The Answer
Patience by Ka
written by Dan-O
At most social events I run into that one guy. That guy who with a light buzz going wants to tell me about the sorry state of hip hop. He explains that it’s a lean sipping suicide pact between tight jeaned hooligans making songs so they can hook up with chicks on twitter.
He’s always been there, at every stage of hip hops development, he’s missing an earlier mythical stage. Being a socially constructive dude I’m always looking for ways to refute him without just telling him he doesn’t know what he’s talking about.
Ka is the answer. Hip hop does not define itself on that most popularized one percent and the persona’s they adopt.

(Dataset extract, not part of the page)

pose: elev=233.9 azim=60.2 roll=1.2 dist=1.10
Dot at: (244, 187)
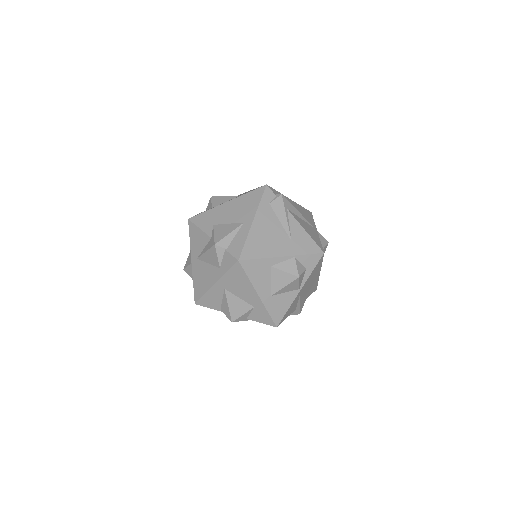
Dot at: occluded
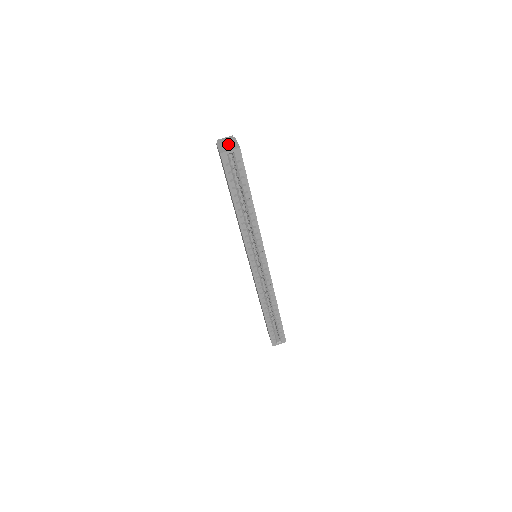
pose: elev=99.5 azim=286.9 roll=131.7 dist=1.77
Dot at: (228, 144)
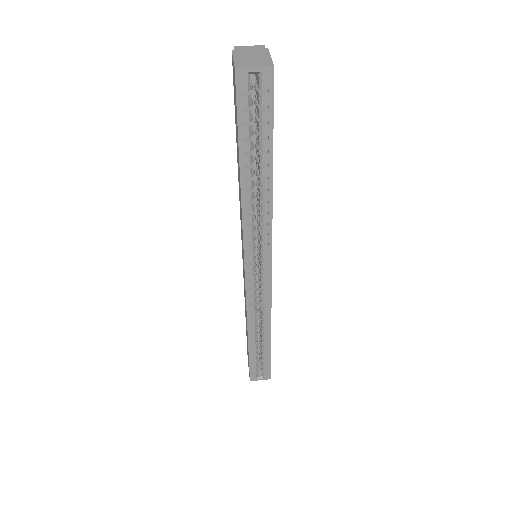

Ka is a Brownsville MC who while spitting for 20 years finally put together his own album called Iron Works in 2008. His style doesn’t fit the radio, his delivery is a hoarse whisper and his rhymes are cunningly worded street tales. Initially this was going to be something for friends and family. According to his website bio Ka believes “You make art because you can’t help it” so when he made Iron Works it wasn’t to hit key demographics it was to get the rhymes out of his head.
Iron Works passed from friends hands into GZA’s and he was impressed, giving him a spot on the song Firehouse from GZA’s 2008 Protools album. After long years of grinding it’s all paying off for Ka. In 2012 he released Grief Pedigree to rave reviews from Spin, Complex, and his peers (Sean Price named it as one of his favorite albums of all time). It was my favorite album of 2012(that’s right, over Good Kid, MAAD City).
When people call Ka a throwback artist it kind of bothers me. He produces all of his own music and none of it sounds like anything from an earlier era…its actually more sparse than the golden or silver ages. Early hip hop beats were still based on disco and had dance creation as a key mission statement, even further down the line from that no DITC or Boot Camp Clik record was ever as naked and pulsing as a Ka beat.
The song Patience is my favorite on Iron Works and one of my favorite songs in all of hip hop, the drum beat smacks lightly behind his narration. It’s about being strong enough to force your anger into productive energy. A gang of street kids provoke Ka as he’s using all his energy to go straight. “It’s the remarks when I pass talking all smart and fast got me ready to stomp out or spark they @$$ just trying to earn a living, soldier turned civilian, to blend in studied discovery channel to learn chameleon. To hold down my little maintenance job but it’s dangerous hard…” The same way all those years of being ignored tested his patience he clinches his teeth and works out, avoiding the battle until he can’t take it anymore. At the end of the song he confronts the group, cluing them into who they have been dealing with “Ya’ll boys is the bait type if I bring the noise ya take flight. Couldn’t survive a ’85 late night. When I swum the seas I was the great white. Don’t make me kamikaze this corner, cause I know you pun-any, a bunch of performers. You must be confused by the uniform…but I know how to use tools and do you wrong.” He asks who wants to go first and then the song ends.
Hip hop gives people like Ka the chance to share their stories with anyone who can find them. Its definition is not the top layer or the bottom but all the fables that sustain it. When I first heard Ka beg that gang of kids not to make him kamikaze the corner the hairs on my arm stood up. Because that line is dope and I’ll never forget it. That’s the answer.